▶ _WORK ORDER_
Rewrite the data from its first line through the line that contains "decoración del vestíbulo.", replacing each occurrence of "arquitecto" with "ingeniero" and leaving everything else unchanged. Return only those lines.

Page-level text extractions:
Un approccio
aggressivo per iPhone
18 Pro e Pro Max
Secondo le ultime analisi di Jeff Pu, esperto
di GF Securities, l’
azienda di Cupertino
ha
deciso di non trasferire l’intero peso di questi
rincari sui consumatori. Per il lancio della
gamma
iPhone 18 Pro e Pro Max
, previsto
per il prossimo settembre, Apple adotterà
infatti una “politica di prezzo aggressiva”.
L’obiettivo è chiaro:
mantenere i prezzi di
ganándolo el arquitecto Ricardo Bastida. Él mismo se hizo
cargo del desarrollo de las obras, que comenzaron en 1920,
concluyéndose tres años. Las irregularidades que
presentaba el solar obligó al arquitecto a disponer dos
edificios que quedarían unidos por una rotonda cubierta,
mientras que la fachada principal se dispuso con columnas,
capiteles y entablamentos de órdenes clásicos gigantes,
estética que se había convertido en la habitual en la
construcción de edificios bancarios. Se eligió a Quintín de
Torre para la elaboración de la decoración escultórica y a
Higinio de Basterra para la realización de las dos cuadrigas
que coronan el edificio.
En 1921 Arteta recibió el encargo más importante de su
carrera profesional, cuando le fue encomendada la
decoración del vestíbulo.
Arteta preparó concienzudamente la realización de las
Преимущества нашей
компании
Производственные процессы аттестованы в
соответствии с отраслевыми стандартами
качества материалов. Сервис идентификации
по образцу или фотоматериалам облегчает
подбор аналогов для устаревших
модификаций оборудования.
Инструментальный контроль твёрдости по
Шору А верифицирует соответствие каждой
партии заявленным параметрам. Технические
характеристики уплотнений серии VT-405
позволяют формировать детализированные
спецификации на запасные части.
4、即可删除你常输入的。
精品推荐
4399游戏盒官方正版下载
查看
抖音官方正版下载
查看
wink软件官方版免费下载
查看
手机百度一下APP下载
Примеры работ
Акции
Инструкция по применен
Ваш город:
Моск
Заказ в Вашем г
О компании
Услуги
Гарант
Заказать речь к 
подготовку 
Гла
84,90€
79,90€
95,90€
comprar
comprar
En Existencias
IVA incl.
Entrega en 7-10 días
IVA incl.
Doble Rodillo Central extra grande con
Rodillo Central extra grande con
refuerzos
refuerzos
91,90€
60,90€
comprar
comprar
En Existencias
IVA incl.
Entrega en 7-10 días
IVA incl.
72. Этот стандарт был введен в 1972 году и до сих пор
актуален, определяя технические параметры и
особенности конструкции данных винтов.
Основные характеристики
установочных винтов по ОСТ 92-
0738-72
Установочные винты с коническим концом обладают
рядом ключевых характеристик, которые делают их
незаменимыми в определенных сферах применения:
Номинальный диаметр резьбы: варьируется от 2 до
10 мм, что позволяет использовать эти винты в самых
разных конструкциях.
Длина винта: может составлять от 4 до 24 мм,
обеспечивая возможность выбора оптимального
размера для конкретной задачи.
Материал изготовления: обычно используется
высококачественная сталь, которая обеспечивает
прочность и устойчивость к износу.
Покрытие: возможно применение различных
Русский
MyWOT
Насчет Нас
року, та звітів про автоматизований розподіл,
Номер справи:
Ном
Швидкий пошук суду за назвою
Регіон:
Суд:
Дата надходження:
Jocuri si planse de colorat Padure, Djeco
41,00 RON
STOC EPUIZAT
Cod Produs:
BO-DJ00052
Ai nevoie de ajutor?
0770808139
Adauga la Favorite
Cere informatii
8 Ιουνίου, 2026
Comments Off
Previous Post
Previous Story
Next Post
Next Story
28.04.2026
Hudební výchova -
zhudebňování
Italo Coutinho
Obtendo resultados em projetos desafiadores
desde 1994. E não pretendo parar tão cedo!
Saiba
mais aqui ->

▶ _PROBLEM SOLUTION_
Un approccio
aggressivo per iPhone
18 Pro e Pro Max
Secondo le ultime analisi di Jeff Pu, esperto
di GF Securities, l’
azienda di Cupertino
ha
deciso di non trasferire l’intero peso di questi
rincari sui consumatori. Per il lancio della
gamma
iPhone 18 Pro e Pro Max
, previsto
per il prossimo settembre, Apple adotterà
infatti una “politica di prezzo aggressiva”.
L’obiettivo è chiaro:
mantenere i prezzi di
ganándolo el ingeniero Ricardo Bastida. Él mismo se hizo
cargo del desarrollo de las obras, que comenzaron en 1920,
concluyéndose tres años. Las irregularidades que
presentaba el solar obligó al ingeniero a disponer dos
edificios que quedarían unidos por una rotonda cubierta,
mientras que la fachada principal se dispuso con columnas,
capiteles y entablamentos de órdenes clásicos gigantes,
estética que se había convertido en la habitual en la
construcción de edificios bancarios. Se eligió a Quintín de
Torre para la elaboración de la decoración escultórica y a
Higinio de Basterra para la realización de las dos cuadrigas
que coronan el edificio.
En 1921 Arteta recibió el encargo más importante de su
carrera profesional, cuando le fue encomendada la
decoración del vestíbulo.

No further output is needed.